Written task
Please retype the naming lines of every record below word for word, leaving out the pictures.

Exercise data
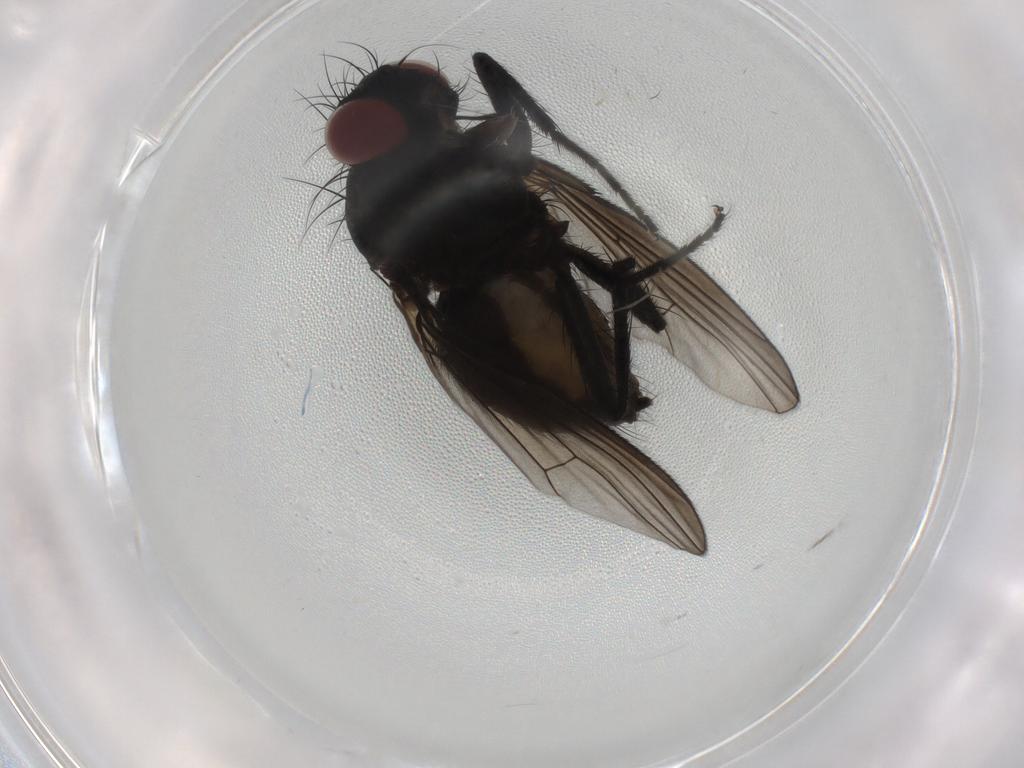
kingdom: Animalia
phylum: Arthropoda
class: Insecta
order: Diptera
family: Muscidae
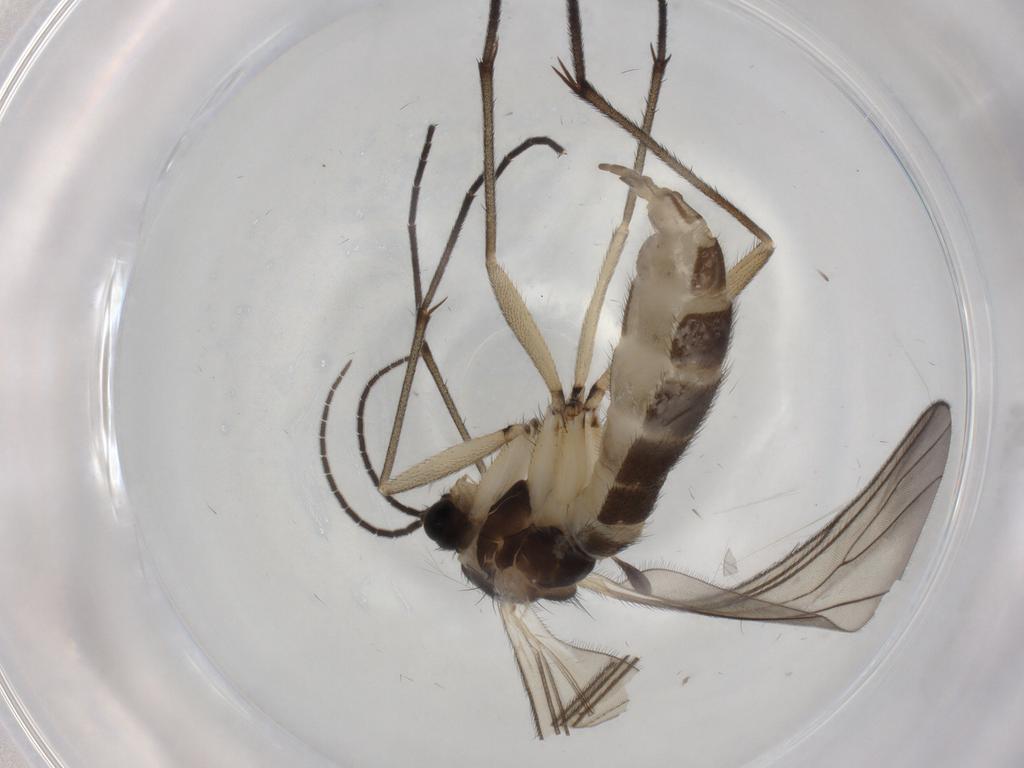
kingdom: Animalia
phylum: Arthropoda
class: Insecta
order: Diptera
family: Sciaridae
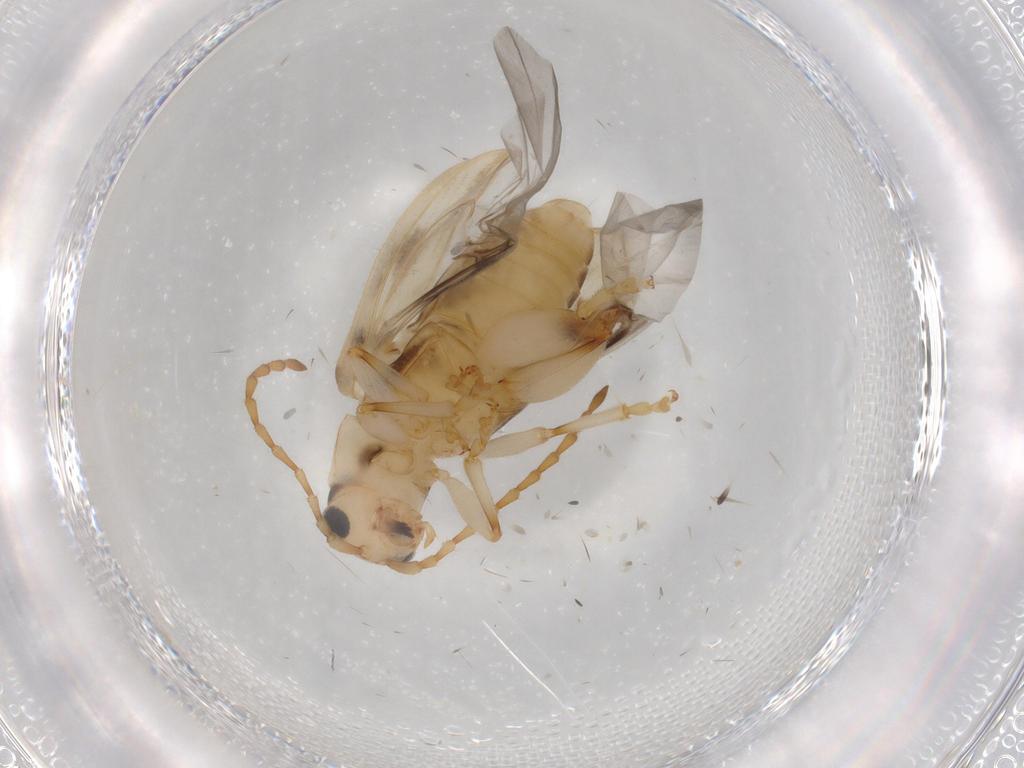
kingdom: Animalia
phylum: Arthropoda
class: Insecta
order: Coleoptera
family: Chrysomelidae
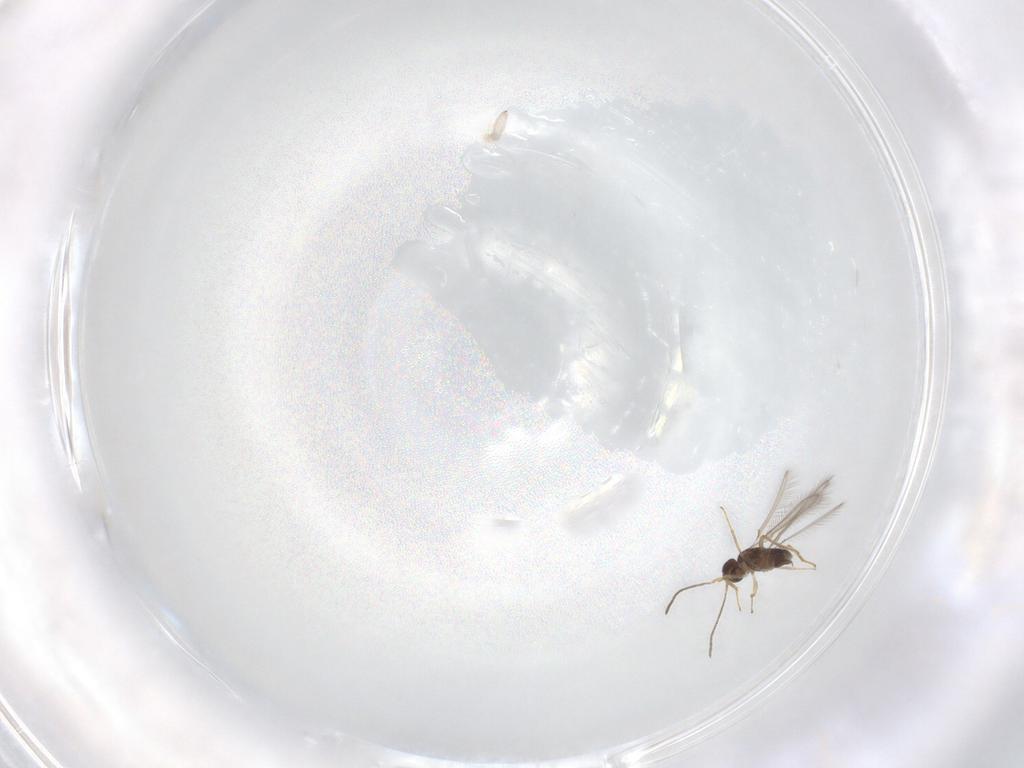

Response
kingdom: Animalia
phylum: Arthropoda
class: Insecta
order: Diptera
family: Muscidae
kingdom: Animalia
phylum: Arthropoda
class: Insecta
order: Diptera
family: Sciaridae
kingdom: Animalia
phylum: Arthropoda
class: Insecta
order: Coleoptera
family: Chrysomelidae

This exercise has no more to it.